• Action item
Copy exactly, please, the line that has "display:flex; align-items:center; gap:17px;" in it along with every line after it to the end of the listing.

═══

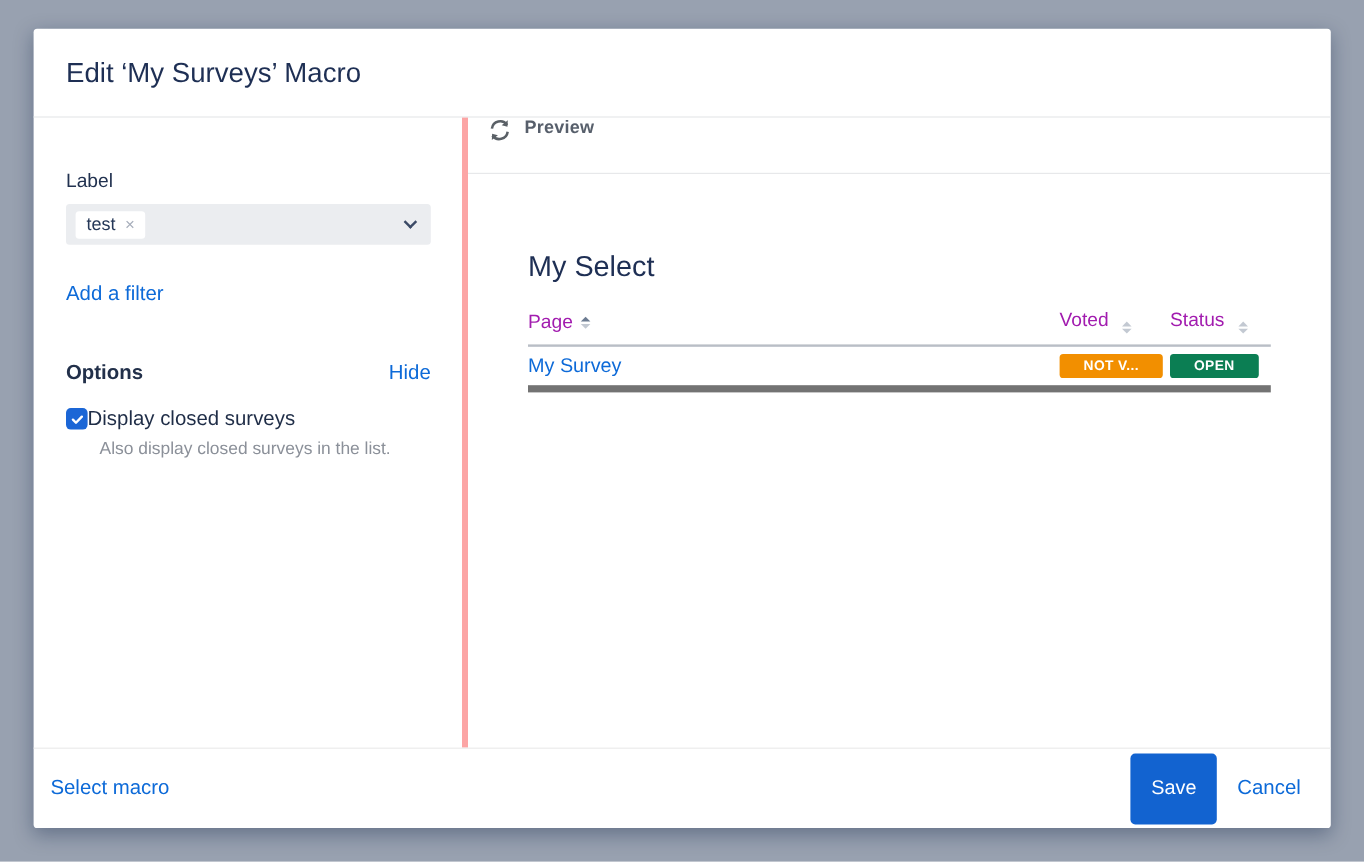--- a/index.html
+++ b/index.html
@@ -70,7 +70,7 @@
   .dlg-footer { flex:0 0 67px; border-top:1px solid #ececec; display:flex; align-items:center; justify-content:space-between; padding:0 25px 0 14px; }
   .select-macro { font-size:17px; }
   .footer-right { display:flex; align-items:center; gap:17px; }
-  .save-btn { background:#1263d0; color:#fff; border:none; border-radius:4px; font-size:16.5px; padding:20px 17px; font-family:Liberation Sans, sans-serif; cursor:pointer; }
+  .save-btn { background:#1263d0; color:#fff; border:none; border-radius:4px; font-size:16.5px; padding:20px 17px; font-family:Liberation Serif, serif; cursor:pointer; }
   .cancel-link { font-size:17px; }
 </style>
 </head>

═══

• Expected output
   .footer-right { display:flex; align-items:center; gap:17px; }
-  .save-btn { background:#1263d0; color:#fff; border:none; border-radius:4px; font-size:16.5px; padding:20px 17px; font-family:Liberation Sans, sans-serif; cursor:pointer; }
+  .save-btn { background:#1263d0; color:#fff; border:none; border-radius:4px; font-size:16.5px; padding:20px 17px; font-family:Liberation Serif, serif; cursor:pointer; }
   .cancel-link { font-size:17px; }
 </style>
 </head>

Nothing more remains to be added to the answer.